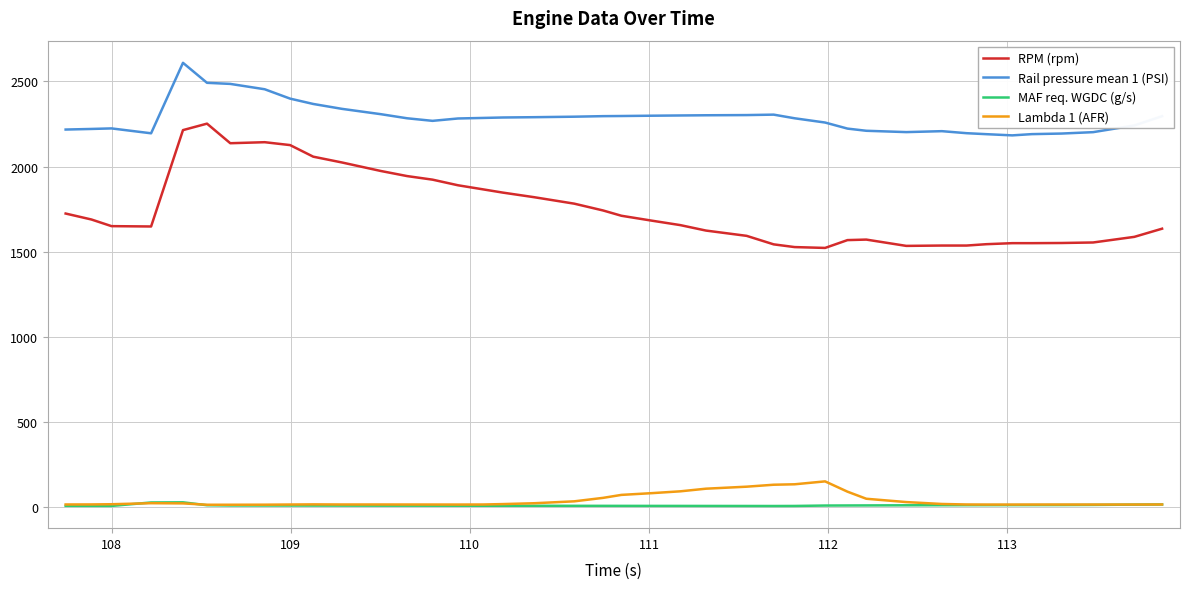

What is the maximum value shown in the chart?

2609.2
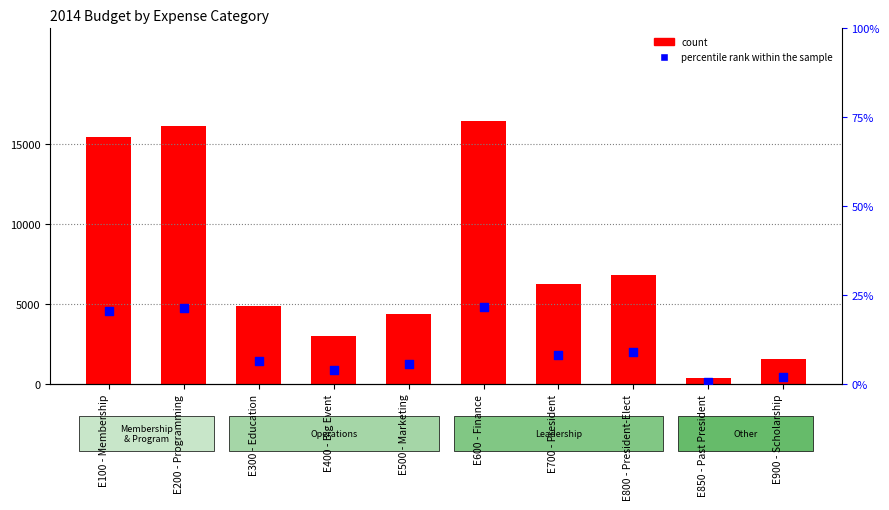

What are all the series names shown in the legend?

count, percentile rank within the sample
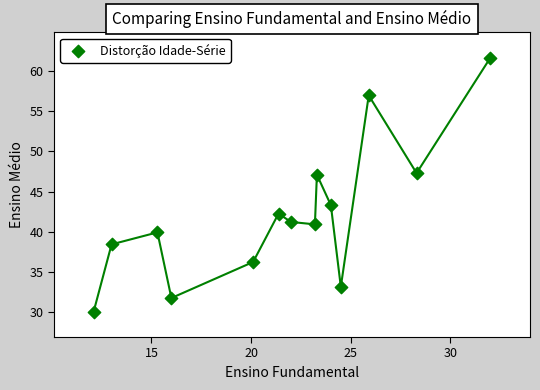

What Y value in the scatter plot is closest to 45?

43.3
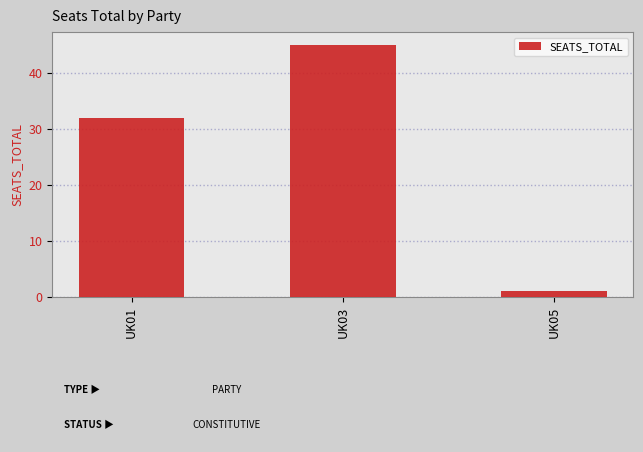

What is the value of the 2nd bar from the left?

45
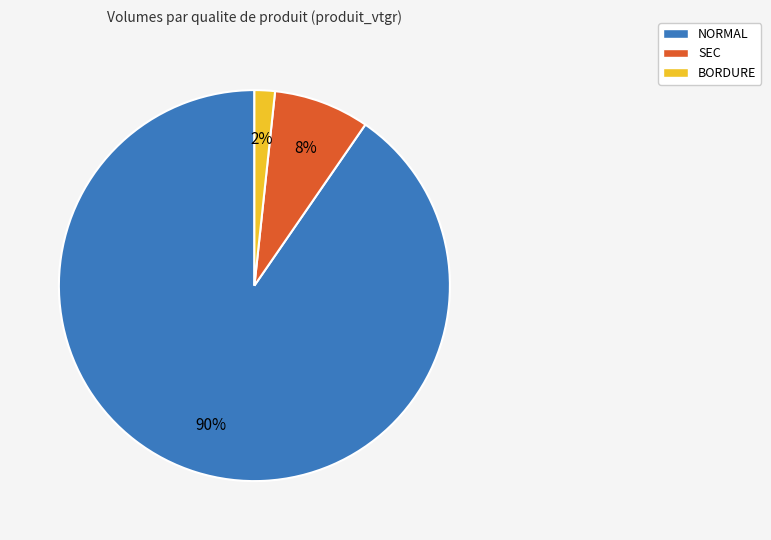

How many segments does this pie chart have?

3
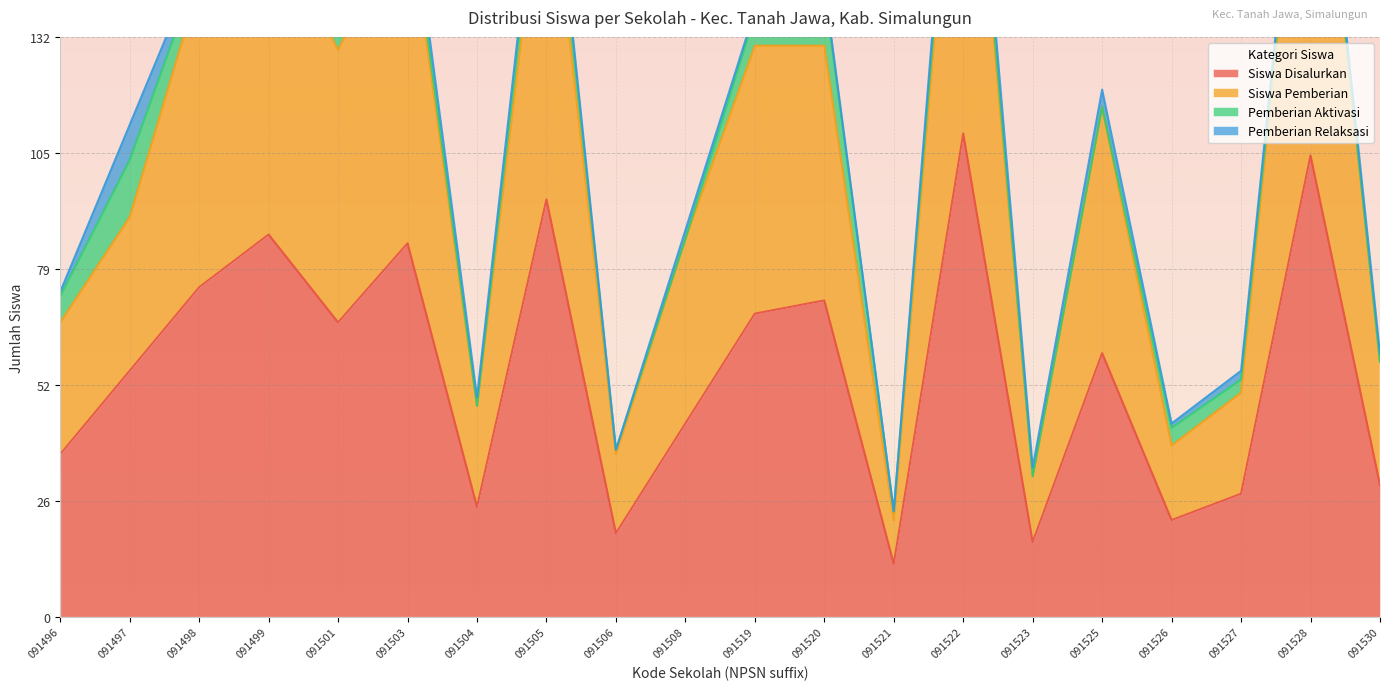

True or false: Siswa Disalurkan and Siswa Pemberian cross at least once.

False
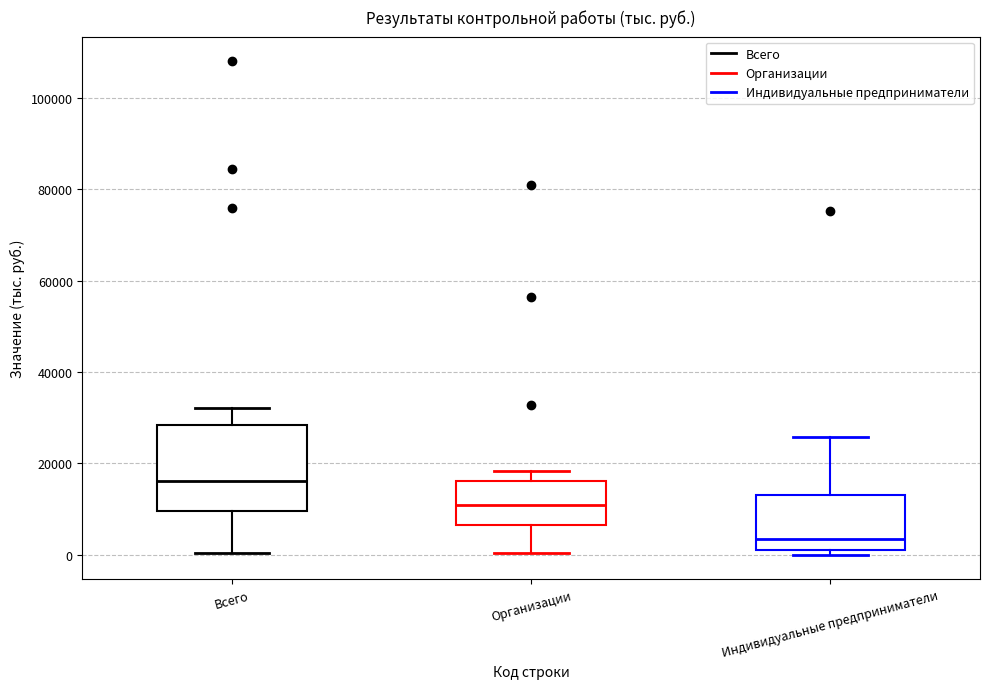

Comparing the boxes themselves (not the whiskers), which one is the tallest?

Всего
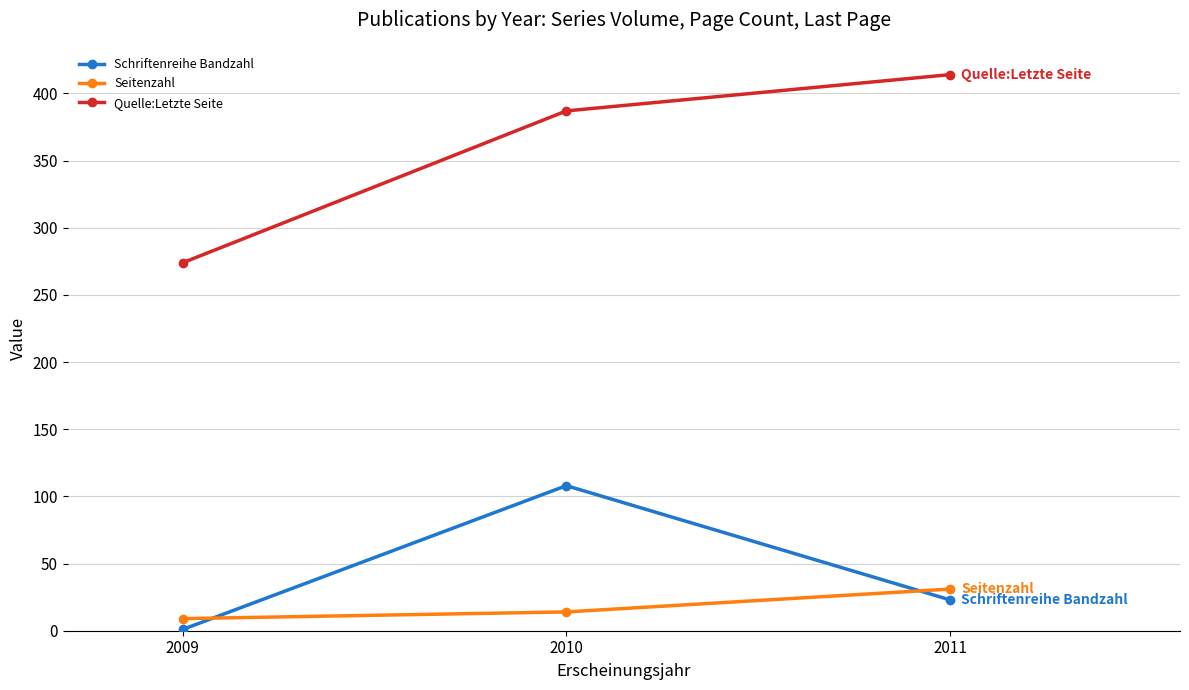

Count the Seitenzahl values in the range 9 to 31.

3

EXERCISE REQUIREMENTS: Rewrite all the lines above with "chart" changed to "graph" wherever it appears and nothing else altered. Leave out the pictures.

OUTPUT BELOW:
What is the maximum value shown in the graph?

2609.2

What are all the series names shown in the legend?

count, percentile rank within the sample

What Y value in the scatter plot is closest to 45?

43.3

What is the value of the 2nd bar from the left?

45

How many segments does this pie graph have?

3

True or false: Siswa Disalurkan and Siswa Pemberian cross at least once.

False

Comparing the boxes themselves (not the whiskers), which one is the tallest?

Всего

Count the Seitenzahl values in the range 9 to 31.

3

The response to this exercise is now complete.